In an implied rebuke to both major political parties – and the media – fully 88% of voters believe the recent tone of America’s political discourse encourages this kind of violence. Almost four in 10 voters say the GOP rhetoric tends to be more violent, while nearly as many (36%) think the Democratic Party rhetoric is more violent – with 21% answering that both are “equally violent.”
Voters were also asked whether they are more concerned about homegrown extremists or foreign terrorists. By a 3-1 margin, they said they are more fearful of the homegrown variety.
Perhaps that’s because we are talking to one another in our ideological silos: When discussing the news with their friends, 49% of voters find that their friends’ views “sometimes” align with their own political views; 39% are “often” in line with their friends’ views. Only 12% of respondents said their typical political conversations are with people who “rarely” share their views.
This is indicative of the kind of self-sorting that exists online, but also increasingly in the workplace, schools, houses of worship, and neighborhoods. This phenomenon was first documented in 2008 by Texas journalist Bill Bishop. It has been supercharged by Silicon Valley algorithms and foreign tech entities like TikTok. Although some critics say the problem of The Big Sort is overstated, in this RealClear Opinion Research poll, fully 57% of voters say they have intentionally avoided talking with friends and family with differing political views.
“This isn’t a new phenomenon,” notes Spencer Kimball. “Voters often engage in selective exposure to engage with people and content that aligns with their views. It is interesting that the rate of those who avoid talking to friends or family with opposing views increases with age, from 47% of voters under 30 to 65% of voters over 60 who avoid such conversation.”
On the other hand, the survey also found that the willingness to justify political violence rises in direct proportion to the hours one spends on social media – and gets higher, the younger the voter. Although just 7% of respondents said yes when asked if political violence is “ever justified,” among voters under 40 this figure was 13% – double that of any other group.
Jason Steinhauer, a bestselling author and public historian, has written a thoughtful essay about the intellectual underpinnings of political violence – particularly (but not solely) among the disciples of the radical left. Yet Steinhauer also expresses solicitude for young Americans whose alienation has made them susceptible to such rhetoric.
“Young Americans have come of age in an era of endless wars, economic uncertainty, job insecurity, staggering inflation, political violence, environmental degradation and unending social media feeds full of disinformation and propaganda,” he told RealClearPolitics.

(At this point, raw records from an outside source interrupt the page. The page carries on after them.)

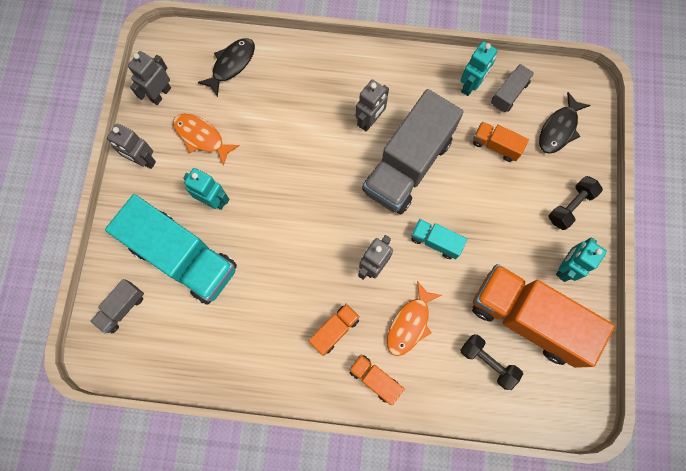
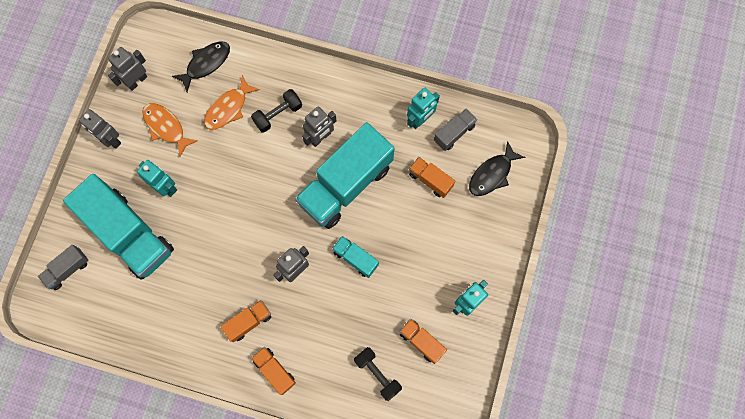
camera: 10 degrees right, 0 degrees up
grey truck [362,89,464,214] -> turquoise truck [295,122,394,229]
orange fish [387,281,442,356] -> orange fish moved to [204,75,260,130]
orange truck [472,264,615,368] -> orange truck [399,319,447,364], size x0.45
black dumbbell [548,176,603,230] -> black dumbbell moved to [251,89,302,133]

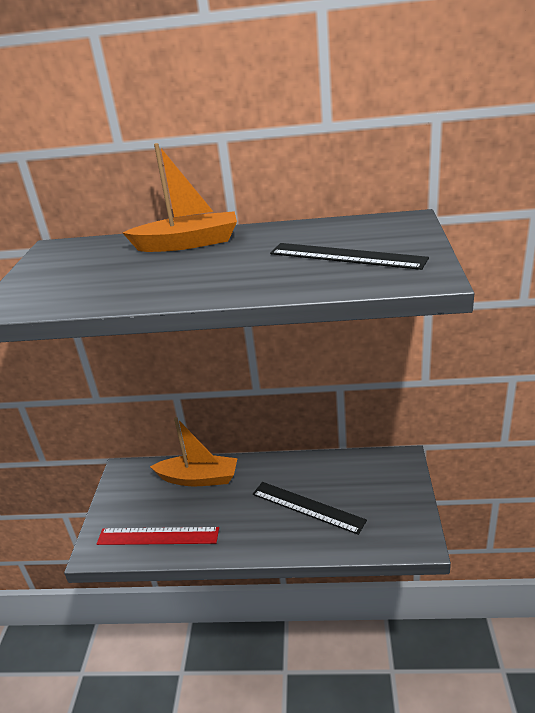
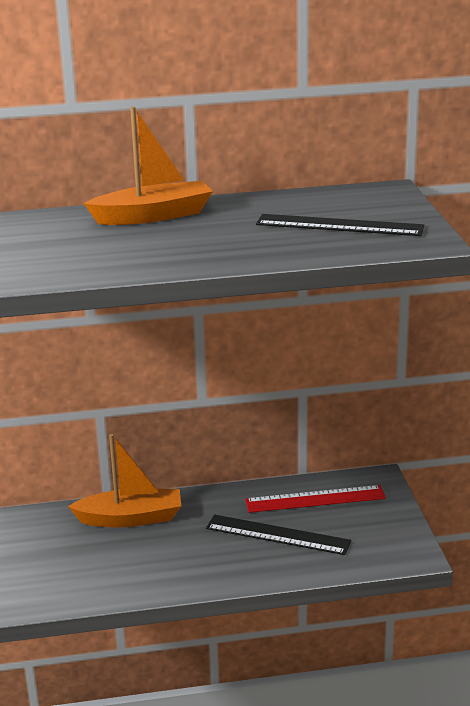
camera: 15 degrees left, 5 degrees down
red ruler [97,527,219,545] -> red ruler moved to [245,485,386,513]

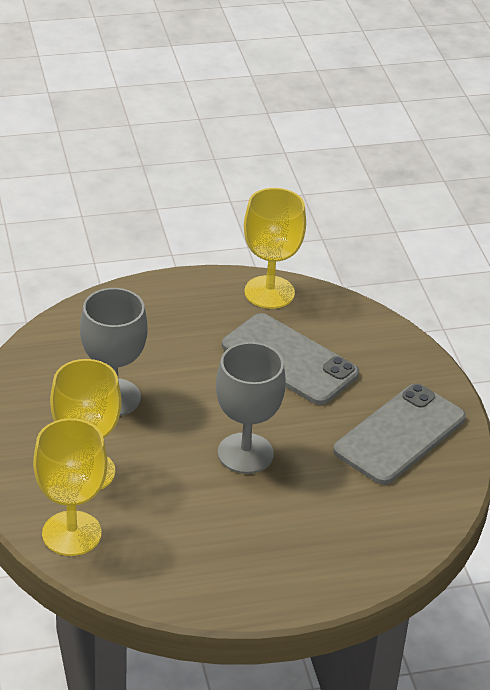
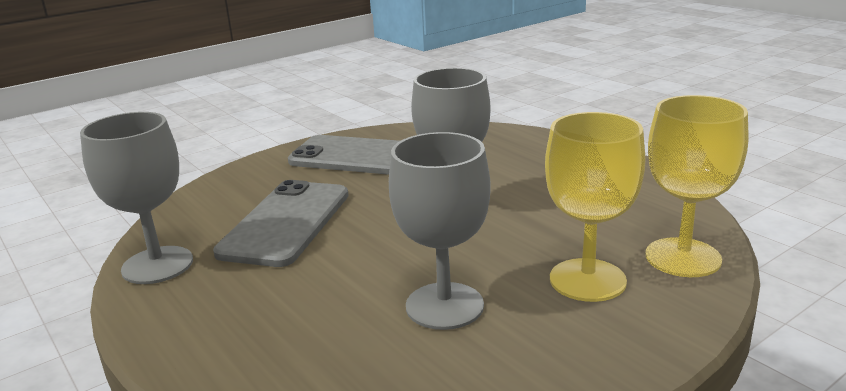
camera: 110 degrees left, 15 degrees down
yellow goblet [244,188,306,309] -> grey goblet [80,112,193,284]

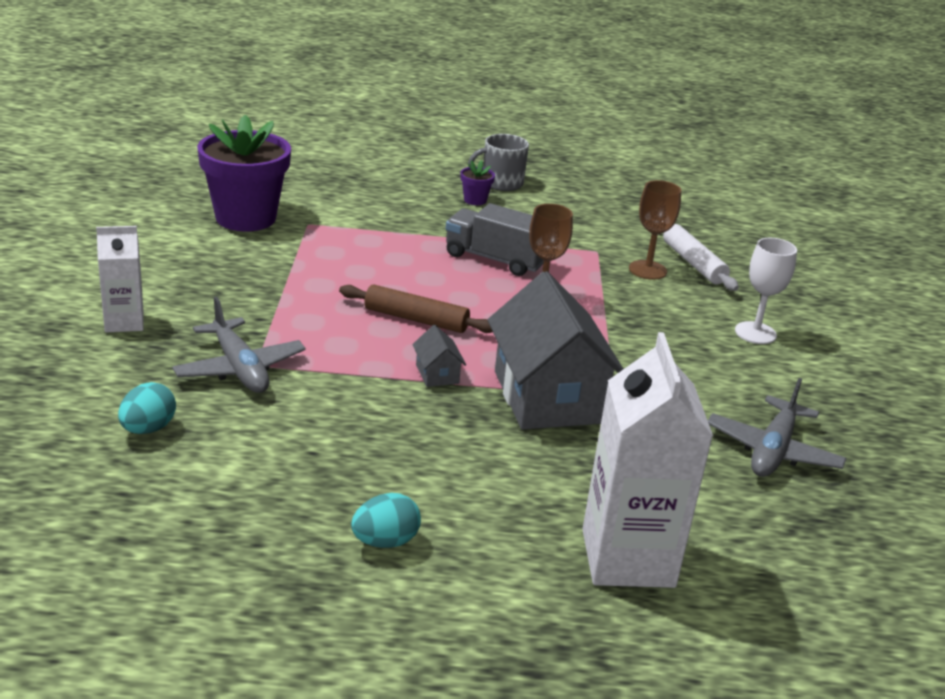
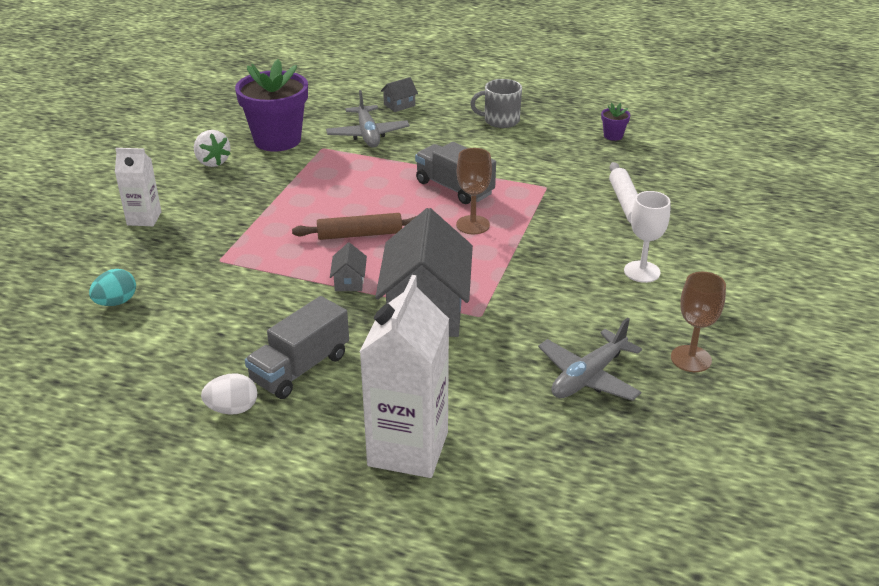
camera: 20 degrees right, 5 degrees up
grey plane [172,297,306,393] -> grey plane moved to [326,90,410,148]
brown rolling pin [339,285,493,333] -> brown rolling pin turned 45 degrees counterclockwise [292,213,416,240]
turquoise egg [351,493,421,548] -> white egg [201,373,257,415]
purple flower pot [460,160,495,205] -> purple flower pot moved to [601,103,630,141]
brown goblet [629,180,681,280] -> brown goblet moved to [671,272,726,372]
none -> white strawberry [194,130,231,167]
none -> grey truck [245,296,349,399]
none -> grey house [381,77,418,112]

“It should not be surprising, then, to learn that they do not feel sanguine about the future – theirs or their country’s,” Steinhauer added. “Those of us in positions of political and societal leadership have an obligation to demonstrate to all Americans – but especially young people – that our institutions care about their concerns, can devise concrete solutions to their problems, and see them as equal partners in co-creating a better future.”
Much is riding on it. In 1776, Henry Knox put it this way: “The eyes of all America are upon us; the matters which we are to act are of infinitely high import, as we play our part posterity will bless or curse us.”